Untangling Apache Hadoop YARN, Part 1: Cluster and YARN Basics

Categories: Hadoop MapReduce YARN

In this multipart series, fully explore the tangled ball of thread that is YARN.

YARN (Yet Another Resource Negotiator) is the resource management layer for the Apache Hadoop ecosystem. YARN has been available for several releases, but many users still have fundamental questions about what YARN is, what it’s for, and how it works. This new series of blog posts is designed with the following goals in mind:

  • Provide a basic understanding of the components that make up YARN
  • Illustrate how a MapReduce job fits into the YARN model of computation. (Note: although Apache Spark integrates with YARN as well, this series will focus on MapReduce specifically. For information about Spark on YARN, see this post.)
  • Present an overview of how the YARN scheduler works and provide building-block examples for scheduler configuration

The series comprises the following parts:

  • Part 1: Cluster and YARN basics
  • Part 2: Global configuration basics
  • Part 3: Scheduler concepts
  • Part 4: FairScheduler queue basics
  • Part 5: Using FairScheduler queue properties

In this initial post, we’ll cover the fundamentals of YARN, which runs processes on a cluster similarly to the way an operating system runs processes on a standalone computer. Subsequent parts will be released every few weeks.

Cluster Basics (Master/Worker)

A host is the Hadoop term for a computer (also called a node, in YARN terminology). A cluster is two or more hosts connected by a high-speed local network. Two or more hosts—the Hadoop term for a computer (also called a node in YARN terminology)—connected by a high-speed local network are called a cluster. From the standpoint of Hadoop, there can be several thousand hosts in a cluster.

In Hadoop, there are two types of hosts in the cluster.

Figure 1: Master host and Worker hosts

Conceptually, a master host is the communication point for a client program. A master host sends the work to the rest of the cluster, which consists of worker hosts. (In Hadoop, a cluster can technically be a single host. Such a setup is typically used for debugging or simple testing, and is not recommended for a typical Hadoop workload.)

YARN Cluster Basics (Master/ResourceManager, Worker/NodeManager)

In a YARN cluster, there are two types of hosts:

  • The ResourceManager is the master daemon that communicates with the client, tracks resources on the cluster, and orchestrates work by assigning tasks to NodeManagers.
  • A NodeManager is a worker daemon that launches and tracks processes spawned on worker hosts.

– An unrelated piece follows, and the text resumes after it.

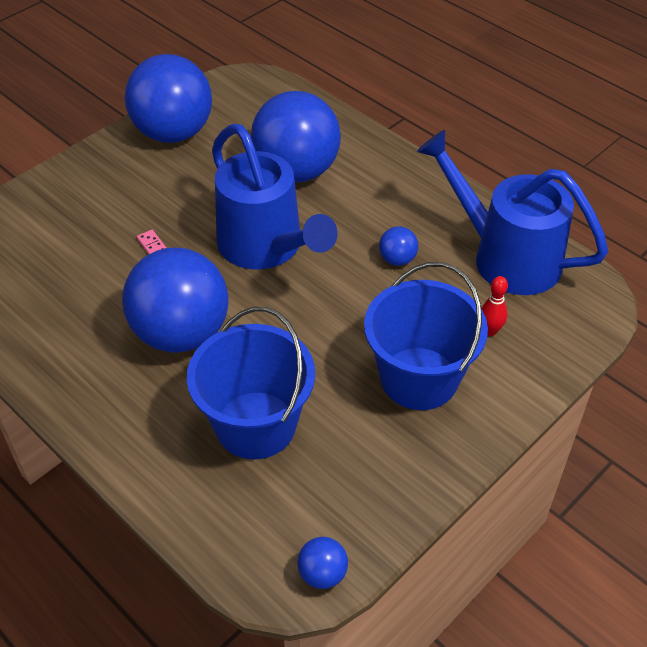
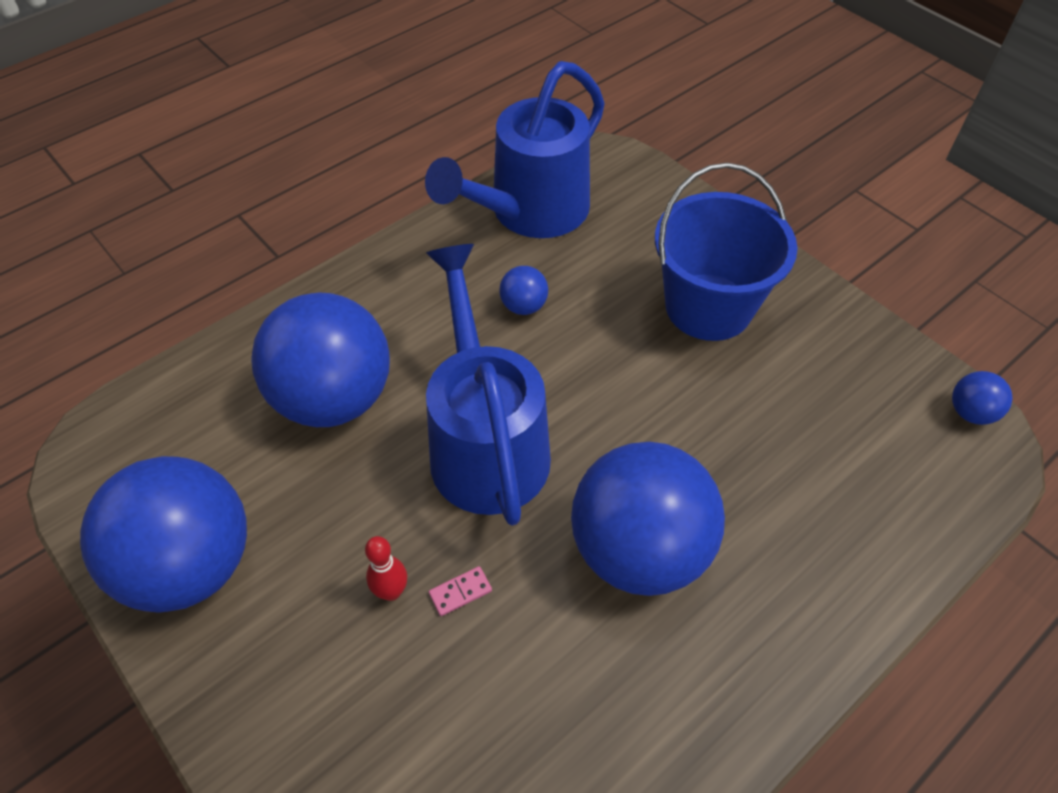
camera: 85 degrees left, 5 degrees up
blue bucket [187,307,315,459] -> none
blue watering can [212,124,338,269] -> blue watering can turned 75 degrees counterclockwise [426,244,551,525]
red bowling pin [481,276,508,336] -> red bowling pin moved to [365,536,407,601]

Figure 2: Master host with ResourceManager and Worker hosts with NodeManager

YARN Configuration File

The YARN configuration file is an XML file that contains properties. This file is placed in a well-known location on each host in the cluster and is used to configure the ResourceManager and NodeManager. By default, this file is named yarn-site.xml. The basic properties in this file used to configure YARN are covered in the later sections.

YARN Requires a Global View

YARN currently defines two resources, vcores and memory. Each NodeManager tracks its own local resources and communicates its resource configuration to the ResourceManager, which keeps a running total of the cluster’s available resources. By keeping track of the total, the ResourceManager knows how to allocate resources as they are requested. (Vcore has a special meaning in YARN. You can think of it simply as a “usage share of a CPU core.” If you expect your tasks to be less CPU-intensive (sometimes called I/O-intensive), you can set the ratio of vcores to physical cores higher than 1 to maximize your use of hardware resources.)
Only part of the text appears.